Grassley to administration: You must consult Congress on refugee cap
Sen. Chuck Grassley (R-Iowa) on Tuesday went after the Trump administration for its failure to consult with Congress before proposing to slash the number of refugees the U.S. will accept next year.
Grassley, who’s chairman of the Senate Judiciary Committee, said the administration has a legal obligation to seek counsel from Congress before proposing new caps on refugees. If Trump officials don’t oblige, he warned, Congress will act to force their hand.
{mosads}“While I appreciate the administration’s commitment to protecting national security and public safety by proposing a refugee cap, which accounts for the need to conduct adequate and thorough screenings of all who seek this benefit, it is imperative the agencies abide by their statutory mandate to consult with Congress before any number is proposed,” Grassley said in a statement.
“Yet, for the second year in a row, the administration has willfully ignored its statutory mandate to inform and consult with Congress, including designated members of both the House and Senate Judiciary Committees, about the number of refugees to be admitted during the next fiscal year.”
The comments came a day after Secretary of State Mike Pompeo announced that the cap for refugees resettled in the U.S. in fiscal 2019 will be 30,000 — a sharp reduction from the 45,000 cap this year.
The move drew howls from Democrats, who accused Pompeo of undermining the role of the U.S. as a bastion of safety and human rights for the world’s most threatened populations amid of host of international conflicts.
“This historically low number betrays America’s values and relinquishes our leadership role in defending human rights,” Sens. Dianne Feinstein (D-Calif.) and Dick Durbin (D-Ill.) said Tuesday in a statement. Both lawmakers are members of the Senate Judiciary Committee.
Pompeo on Monday noted that the U.S. offers other protective programs outside of refugee status, arguing the new cap “must be considered in the context” of those other assistance initiatives. The U.S., for instance, will accept as many as 280,000 asylum seekers in fiscal 2019, he said.
“Some will characterize the refugee ceiling as the sole barometer of America’s commitment to vulnerable people around the world,” he said. “This would be wrong.”
Grassley appeared unmoved, threatening legislation if the administration fails to consult with Congress.

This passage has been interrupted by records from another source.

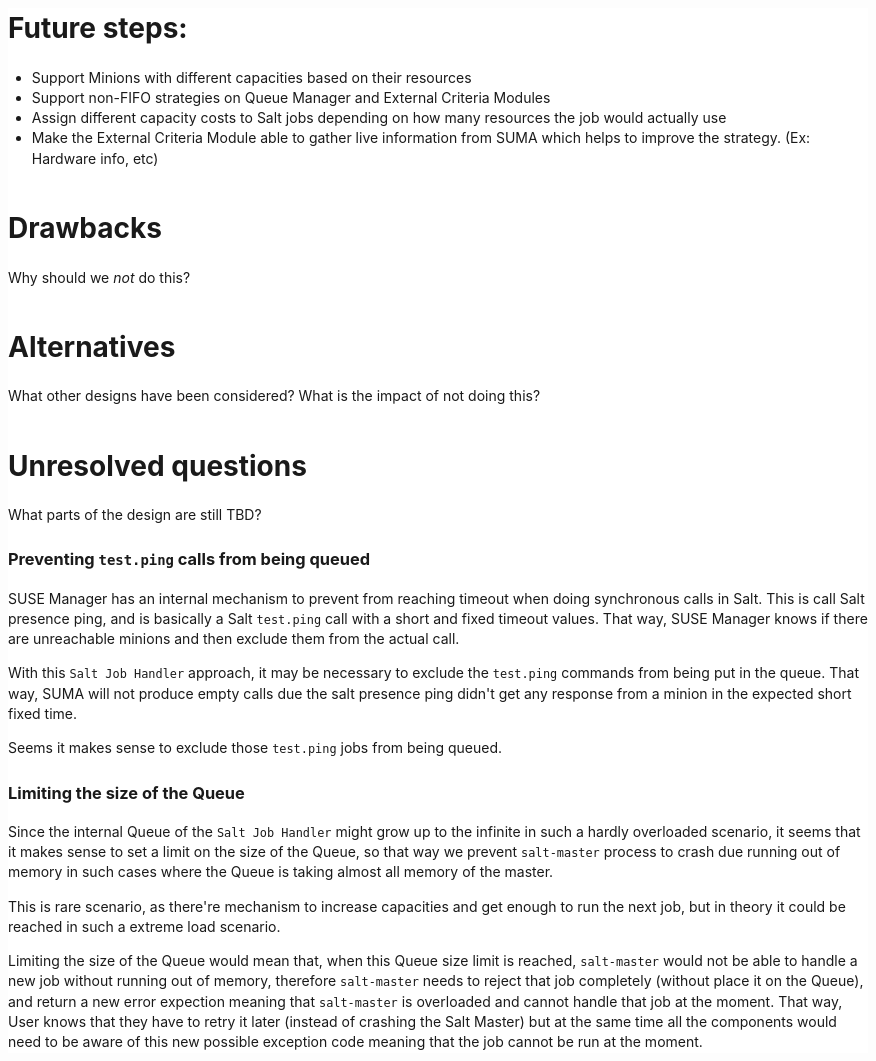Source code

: 
# Future steps:

- Support Minions with different capacities based on their resources
- Support non-FIFO strategies on Queue Manager and External Criteria Modules
- Assign different capacity costs to Salt jobs depending on how many resources the job would actually use
- Make the External Criteria Module able to gather live information from SUMA which helps to improve the strategy. (Ex: Hardware info, etc)


# Drawbacks
[drawbacks]: #drawbacks

Why should we *not* do this?


# Alternatives
[alternatives]: #alternatives

What other designs have been considered? What is the impact of not doing this?


# Unresolved questions
[unresolved]: #unresolved-questions

What parts of the design are still TBD?

### Preventing `test.ping` calls from being queued

SUSE Manager has an internal mechanism to prevent from reaching timeout when doing synchronous calls in Salt. This is call Salt presence ping, and is basically a Salt `test.ping` call with a short and fixed timeout values. That way, SUSE Manager knows if there are unreachable minions and then exclude them from the actual call. 

With this `Salt Job Handler` approach, it may be necessary to exclude the `test.ping` commands from being put in the queue. That way, SUMA will not produce empty calls due the salt presence ping didn't get any response from a minion in the expected short fixed time.

Seems it makes sense to exclude those `test.ping` jobs from being queued.

### Limiting the size of the Queue
Since the internal Queue of the `Salt Job Handler` might grow up to the infinite in such a hardly overloaded scenario, it seems that it makes sense to set a limit on the size of the Queue, so that way we prevent `salt-master` process to crash due running out of memory in such cases where the Queue is taking almost all memory of the master.

This is rare scenario, as there're mechanism to increase capacities and get enough to run the next job, but in theory it could be reached in such a extreme load scenario.

Limiting the size of the Queue would mean that, when this Queue size limit is reached, `salt-master` would not be able to handle a new job without running out of memory, therefore `salt-master` needs to reject that job completely (without place it on the Queue), and return a new error expection meaning that `salt-master` is overloaded and cannot handle that job at the moment. That way, User knows that they have to retry it later (instead of crashing the Salt Master) but at the same time all the components would need to be aware of this new possible exception code meaning that the job cannot be run at the moment.


[summary]: #summary
[motivation]: #motivation
[design]: #detailed-design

“It is clear by the administration’s action that Congress should take action to ensure the required discussions occur in the future,” he said.
Just hours before Grassley issued his statement, State Department spokeswoman Heather Nauert said the administration will consult with Congress before reaching a final cap number.
“The administration will have consultations with Congress,” Nauert told reporters. “After those consultations with Congress, the president will then be able to make his determination. So the number that was announced yesterday may not be the final number.”
The annual refugee intake number is set by the president through what’s known as presidential determination. By law, that determination is reached with advice from Congress, but the consultation process has been largely ignored by both Republican and Democratic administrations.
Grassley and Feinstein sent a letter to administration officials last month requesting “steps to ensure that the consultation process is both consistent with federal law and meaningful.”
“Unfortunately, over the last decade the annual consultation process and the periodic updates required by law have increasingly become both pro-forma and effectively meaningless,” the senators wrote. “To be clear—and fair—this is not a new problem unique to the Trump Administration.”
Mark Greenberg, a senior fellow at the Migration Policy Institute, said there are few known avenues to legally enforce a stricter consultation process.
“That would likely be a difficult case, because failure to consult with Congress historically [has been] the kind of issue that courts are hesitant to get involved with,” said Greenberg.
He added that the Trump administration’s treatment of the refugee program — setting low refugee numbers and admitting a low percentage of that number — is unique.
“We’ve never faced a situation quite like this where there is a very sharp reduction in the admission of refugees, simply because the administration is hostile to the refugee program,” said Greenberg.
According to a Congressional Research Service report on refugee admissions, between fiscal 2007 and 2017 the refugee admission cap fluctuated from 70,000 to 110,000.
In former President Obama’s second term, admission numbers were almost always equal to the cap. In 2013, the U.S. admitted 69,296 refugees out of 70,000 allowed; in 2014 it was 69,987 out of 70,000; in 2015, it was 69,933 out of 70,000; and in 2016, the U.S. admitted 84,994 out of 85,000.
In President Trump’s first year in office, the cap was set a year prior by the Obama administration, at 110,000 refugees, but only 53,716 were admitted.
Still, the refugee cap is a limit set by the president, not a goal to reach for. In fiscal 2011, for example, Obama set an 80,000 refugee cap, but only 56,424 people were admitted through the program.
And, short of changing refugee laws, there is little Congress can do to push the administration to try to fill the yearly refugee cap, said Greenberg.
“I can’t think of a legal theory that could be used as the basis for the challenge,” he said. “That’s not to say that no one could think of a legal theory.”
Rep. Ruben Gallego (D-Ariz.) said “Republicans in the House … have totally given up their historical support of refugee communities.”
“Until Democrats take power, there is nothing we can do,” he added.